Les articles R.4741-1 à 5 du Code du travail, entrés en vigueur le 7 novembre 2002 précise les sanctions pénales qui punissent le fait de ne pas transcrire ou de ne pas mettre à jour les résultats de l’évaluation des risques d’une contravention de 5ème classe soit une amende de 1500 € (3 000 € en cas de récidive).

En outre, l’employeur peut être condamné pour délit d’entrave si le document unique ou le plan de prévention ne sont pas mis à la disposition des représentants du personnel (CHSCT ou du personnel). Quant au refus de tenir le document unique ou le plan de prévention à la disposition de l’inspecteur du travail, il peut être sanctionné par l’amende prévue pour les contraventions de 3ème classe (450 €) ou même dans certains cas par les sanctions pénales prévues (le délit d’obstacle à contrôle jusqu’à 3750 € d’amende et / ou un an de prison doublés en cas de récidive).

1 Faute inexcusable :

la jurisprudence qui s’établit impose à l’employeur une obligation de résultat en matière de sécurité et donne au manquement à cette obligation le caractère d’une faute inexcusable.

Traditionnellement, la faute inexcusable de l’employeur était reconnue dans le cas d’une faute d’une gravité exceptionnelle, dérivant d’un acte ou d’une omission volontaire, de la conscience du danger que devait en avoir son auteur et avoir été la cause déterminante de l’accident ou de la maladie.

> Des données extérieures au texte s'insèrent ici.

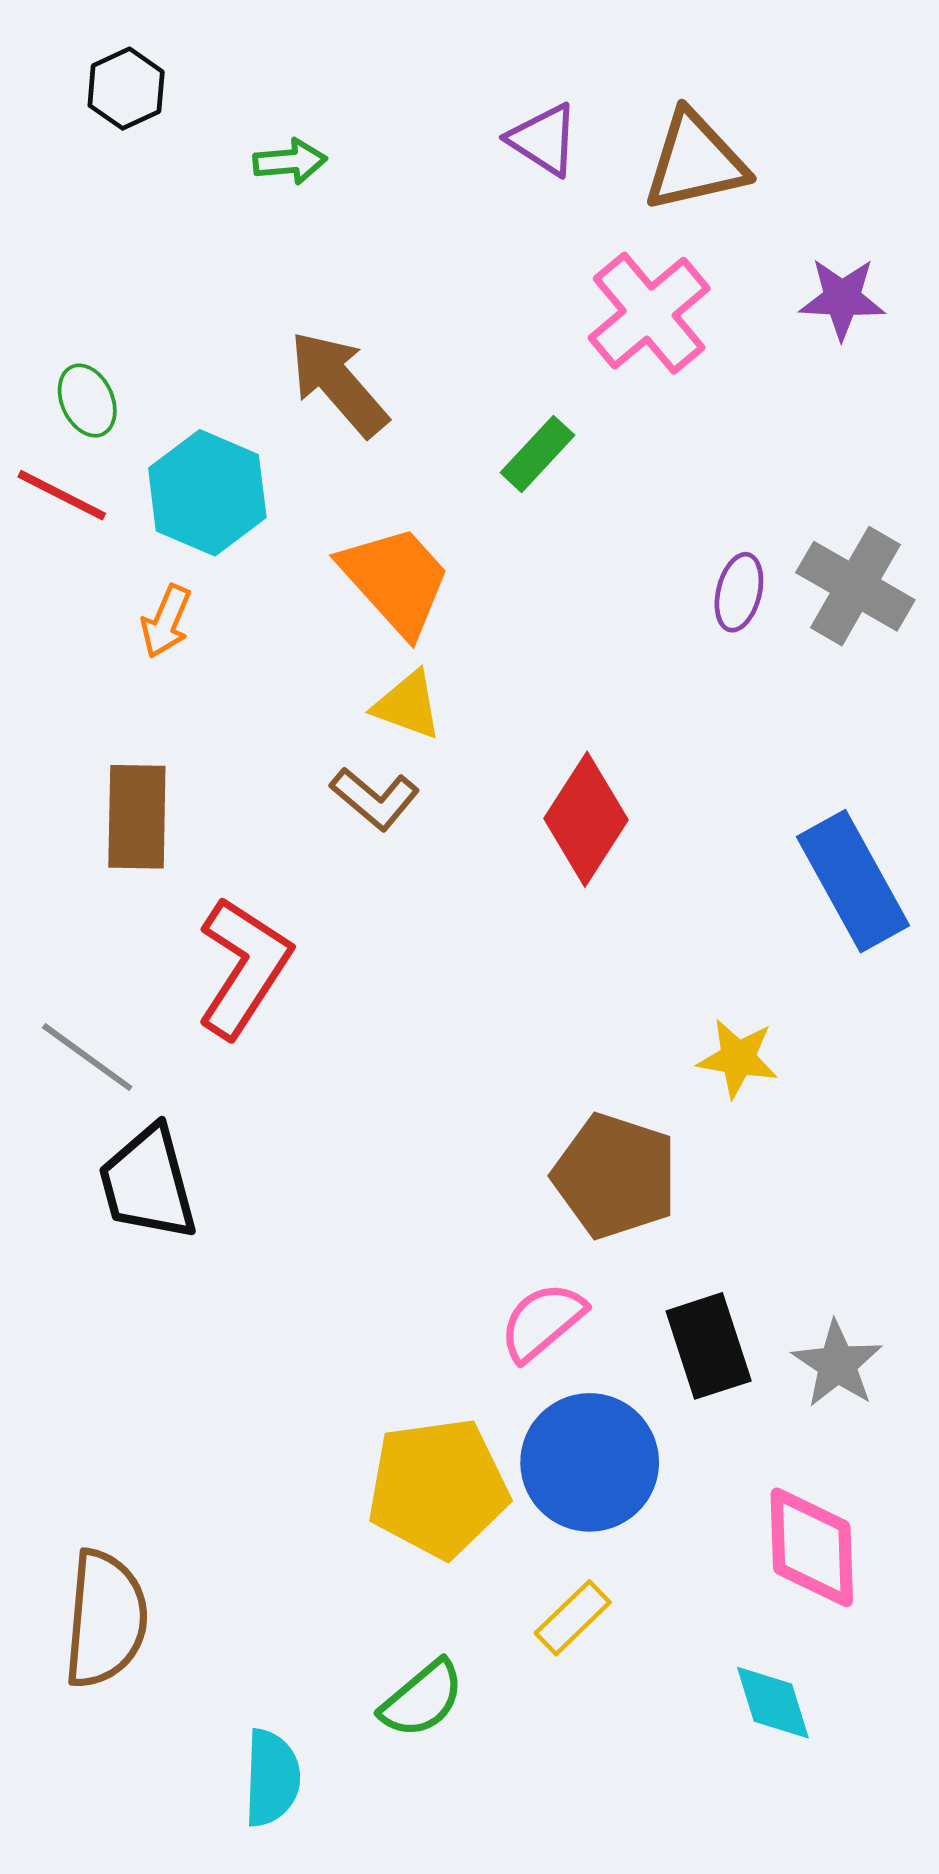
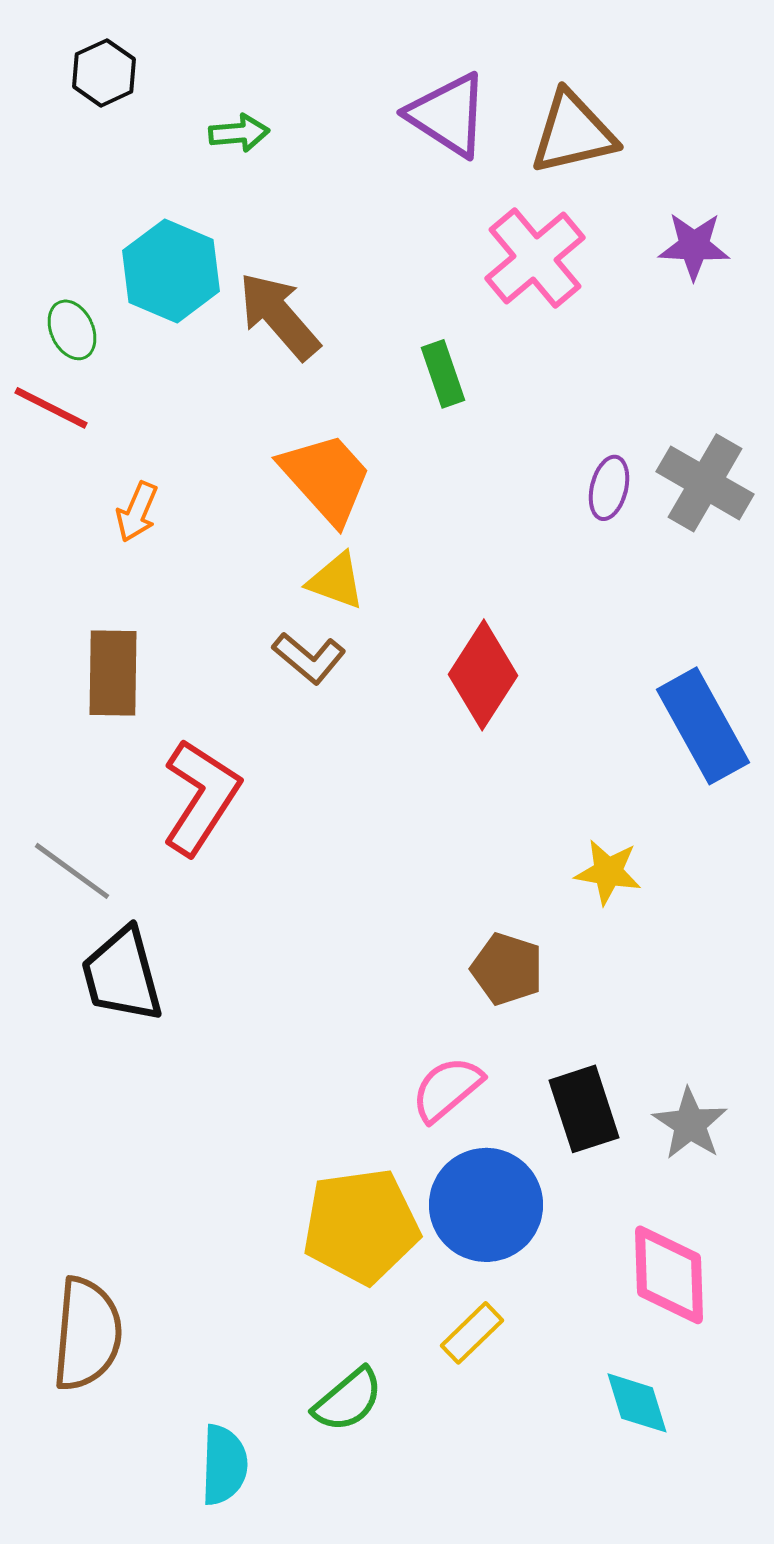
purple triangle: (544, 140) -> (448, 115), size x1.4
green rectangle: (537, 454) -> (443, 374), turned -62
cyan hexagon: (207, 493) -> (171, 271), moved
brown pentagon: (615, 1176) -> (507, 969), size x0.7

La charge de la preuve incombait à la victime.

De récentes décisions de la cour de cassation ont profondément modifié ce cadre juridique. Désormais, c’est une présomption de responsabilité qui pèse sur l’employeur qui est tenu d’une obligation de sécurité de résultat à l’égard de ses salariés la survenance d’un accident du travail ou d’une maladie professionnelle est de nature à engager sa faute inexcusable, sauf s’il apporte la preuve qu’il a pris toutes les précautions nécessaires pour les éviter ou qu’il ne pouvait avoir conscience du danger auquel était exposé son préposé ou que l’origine en est due à une cause étrangère. L’absence ou l’insuffisance du document unique établit automatiquement la faute inexcusable de l’employeur.

Lorsque la faute inexcusable de l’employeur est reconnue, celui – ci devient responsable sur son patrimoine des conséquences de sa propre faute ou de celle d’un subordonné : il est, dès lors, tenu de rembourser aux organismes sociaux les indemnités supplémentaires allouées aux victimes.L’évolution de la jurisprudence entraîne une nette augmentation du nombre de demandes et de reconnaissances en faute inexcusable et de leur coût pour les entreprises. C’est dire le soin particulier qui doit être apporté à la réalisation du document unique.

L’animateur prévention des risques, a toute latitude pour arrêter un chantier, en cas de risque avéré, afin de trouver une solution conforme aux textes en vigueur, en concertation avec la production, les personnes et/ou les sociétés prestataires concernées.